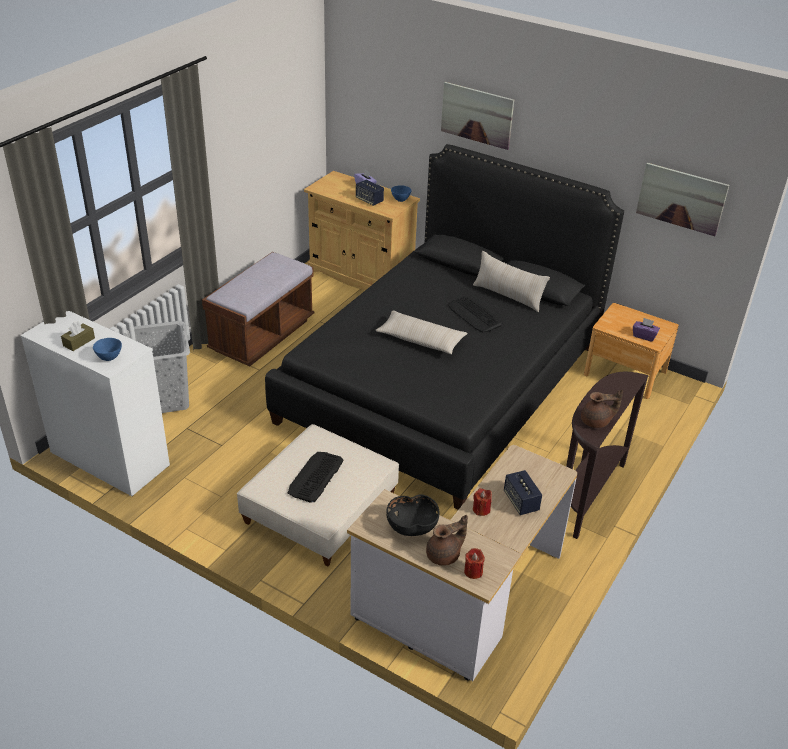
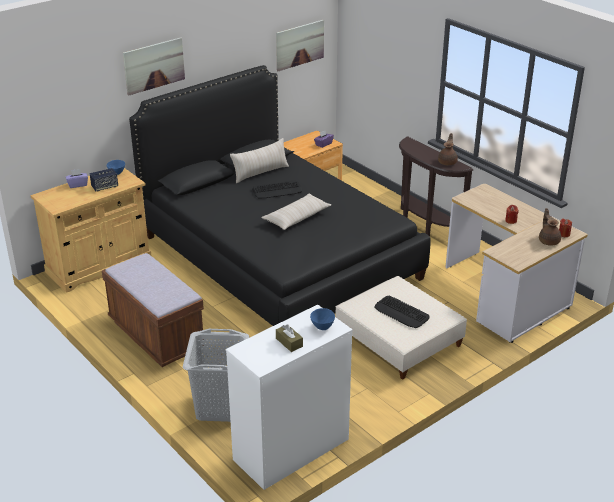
camera: 70 degrees left, 5 degrees down
black bowl [386,494,440,536] -> none
speaker [504,470,542,515] -> none

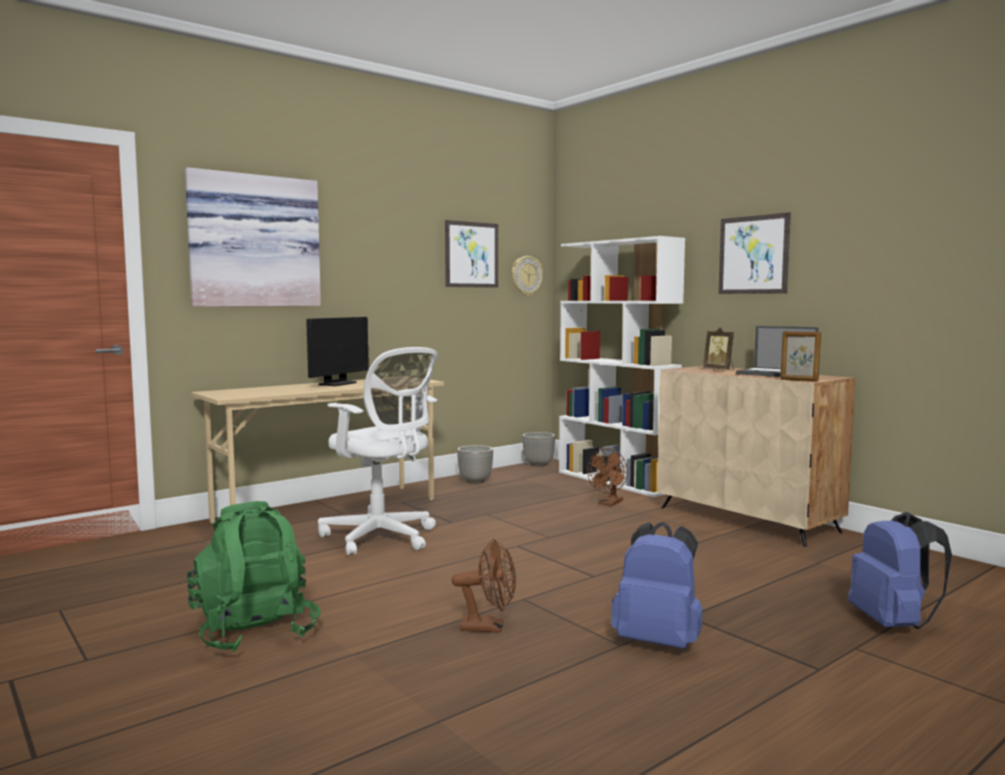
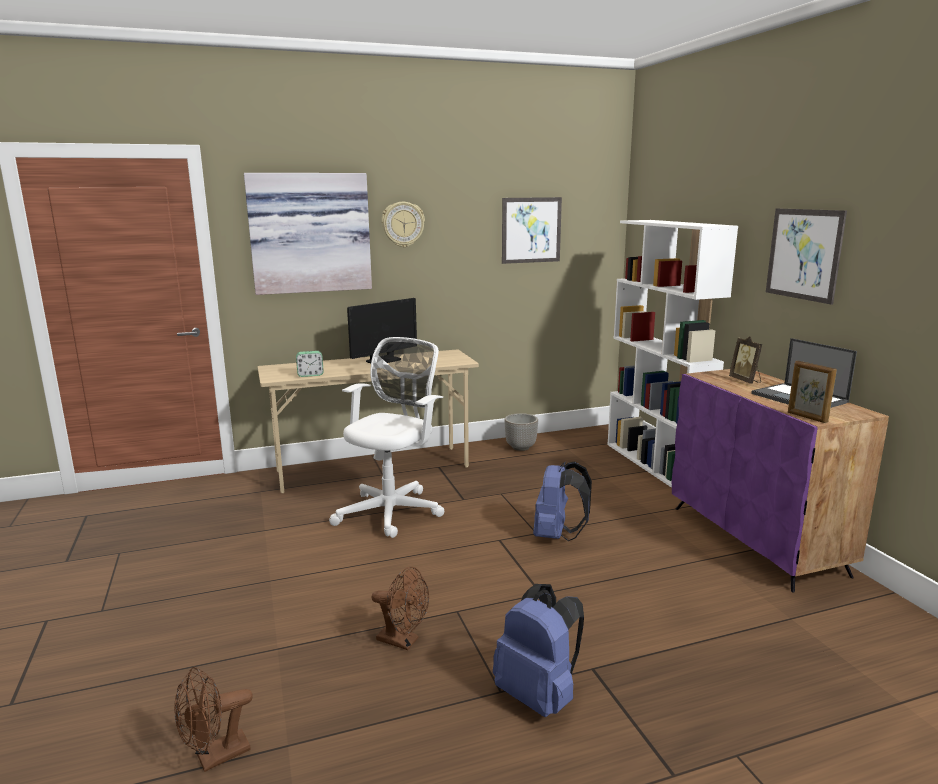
camera: 20 degrees right, 10 degrees up
green backpack [187,501,321,652] -> none
white office chair [318,347,438,556] -> white office chair turned 120 degrees counterclockwise [329,337,444,538]
wall clock [512,256,543,296] -> wall clock moved to [382,202,425,247]
planter [522,432,555,467] -> none
brown fan [587,449,628,506] -> brown fan moved to [174,667,253,772]
beige cabinet [657,366,855,547] -> purple cabinet [672,369,889,593]
blue backpack [848,512,952,629] -> blue backpack moved to [533,462,592,541]
none -> alarm clock [296,351,324,377]

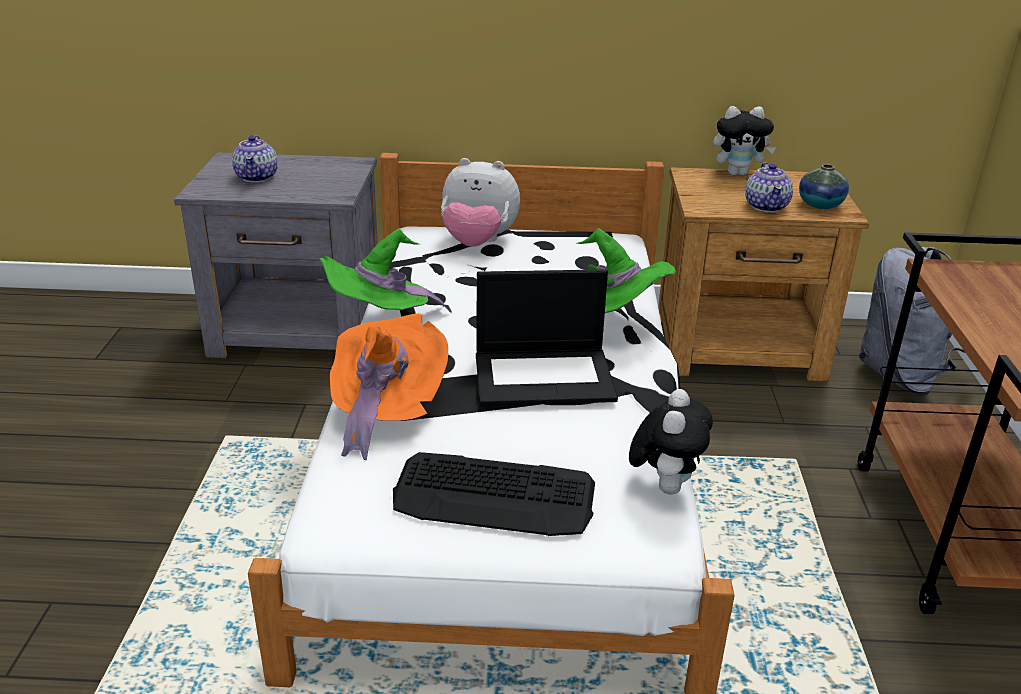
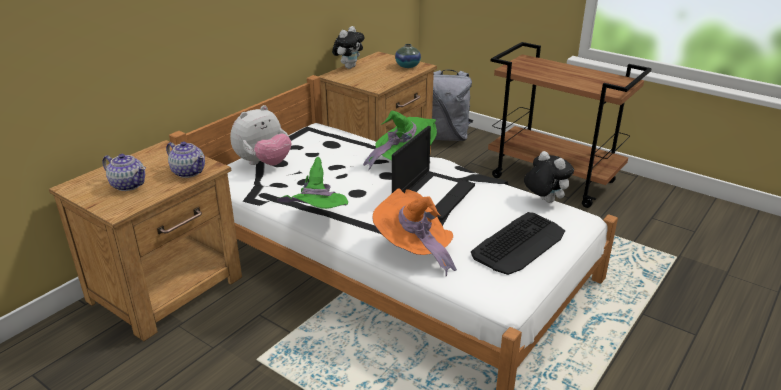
camera: 55 degrees left, 0 degrees up
grey nightstand [174,152,378,358] -> brown nightstand [49,140,242,341]
teapot [745,163,793,212] -> teapot moved to [166,141,205,178]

------------------------------------

[The problem]: Among the records above, find the lines where the word "moved" appears and copy them.

[Task response]:
wall clock [512,256,543,296] -> wall clock moved to [382,202,425,247]
brown fan [587,449,628,506] -> brown fan moved to [174,667,253,772]
blue backpack [848,512,952,629] -> blue backpack moved to [533,462,592,541]
teapot [745,163,793,212] -> teapot moved to [166,141,205,178]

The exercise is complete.